Your task: Exact copy, pictures excluded: output the lines from the opening of the entries through the line bearing "key and API key.".

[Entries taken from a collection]
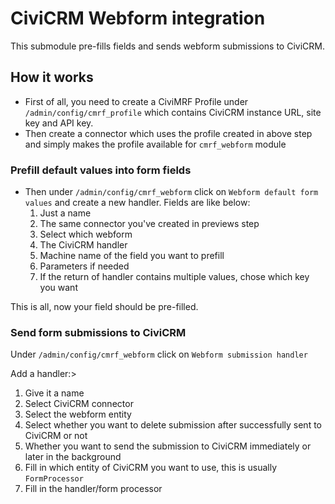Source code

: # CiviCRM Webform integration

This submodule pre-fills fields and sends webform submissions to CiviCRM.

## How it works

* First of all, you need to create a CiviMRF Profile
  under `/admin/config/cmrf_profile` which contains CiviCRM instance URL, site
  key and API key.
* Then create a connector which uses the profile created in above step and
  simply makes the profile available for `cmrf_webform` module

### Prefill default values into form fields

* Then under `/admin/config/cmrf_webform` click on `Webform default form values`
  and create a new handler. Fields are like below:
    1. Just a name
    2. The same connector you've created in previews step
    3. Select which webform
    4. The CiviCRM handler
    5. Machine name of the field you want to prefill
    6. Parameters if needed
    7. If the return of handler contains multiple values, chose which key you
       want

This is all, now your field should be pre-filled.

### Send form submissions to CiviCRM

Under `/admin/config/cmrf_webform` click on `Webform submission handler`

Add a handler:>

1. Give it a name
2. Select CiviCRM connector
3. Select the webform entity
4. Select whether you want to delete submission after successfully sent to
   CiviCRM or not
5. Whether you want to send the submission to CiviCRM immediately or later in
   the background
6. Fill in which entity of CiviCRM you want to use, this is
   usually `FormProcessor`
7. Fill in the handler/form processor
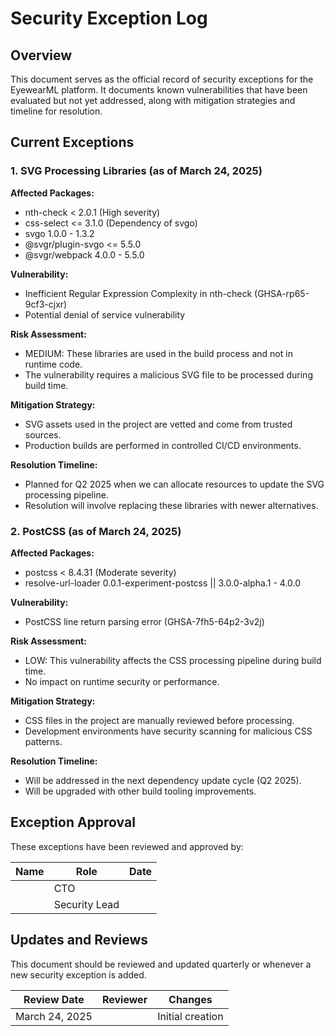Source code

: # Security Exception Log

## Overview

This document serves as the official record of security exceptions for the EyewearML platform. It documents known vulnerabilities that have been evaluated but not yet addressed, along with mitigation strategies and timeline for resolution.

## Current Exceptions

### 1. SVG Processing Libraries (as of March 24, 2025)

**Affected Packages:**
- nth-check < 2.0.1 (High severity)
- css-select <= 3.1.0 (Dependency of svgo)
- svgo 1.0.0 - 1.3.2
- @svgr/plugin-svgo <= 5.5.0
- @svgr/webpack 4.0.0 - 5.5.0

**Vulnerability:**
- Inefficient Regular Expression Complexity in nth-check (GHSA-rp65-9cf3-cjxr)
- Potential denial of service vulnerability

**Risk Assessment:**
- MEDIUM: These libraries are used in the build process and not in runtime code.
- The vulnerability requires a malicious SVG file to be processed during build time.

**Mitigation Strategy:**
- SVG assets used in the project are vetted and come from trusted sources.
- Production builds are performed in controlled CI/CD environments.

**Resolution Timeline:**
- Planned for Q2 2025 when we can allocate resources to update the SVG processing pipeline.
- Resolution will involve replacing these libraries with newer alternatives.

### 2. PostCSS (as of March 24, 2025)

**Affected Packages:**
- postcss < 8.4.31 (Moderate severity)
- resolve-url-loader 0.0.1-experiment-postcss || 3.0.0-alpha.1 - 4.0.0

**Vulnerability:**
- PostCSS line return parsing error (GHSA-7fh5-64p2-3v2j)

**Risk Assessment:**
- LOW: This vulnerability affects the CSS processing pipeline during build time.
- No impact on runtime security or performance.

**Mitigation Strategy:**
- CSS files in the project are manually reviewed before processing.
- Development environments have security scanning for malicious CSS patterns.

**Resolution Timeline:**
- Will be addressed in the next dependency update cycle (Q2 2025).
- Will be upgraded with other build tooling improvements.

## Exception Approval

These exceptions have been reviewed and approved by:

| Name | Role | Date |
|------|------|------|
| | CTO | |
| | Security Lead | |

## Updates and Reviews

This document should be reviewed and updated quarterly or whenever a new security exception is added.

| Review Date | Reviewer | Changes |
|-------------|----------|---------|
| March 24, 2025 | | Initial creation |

Exercise solution:
Source code

: # CiviCRM Webform integration

This submodule pre-fills fields and sends webform submissions to CiviCRM.

## How it works

* First of all, you need to create a CiviMRF Profile
  under `/admin/config/cmrf_profile` which contains CiviCRM instance URL, site
  key and API key.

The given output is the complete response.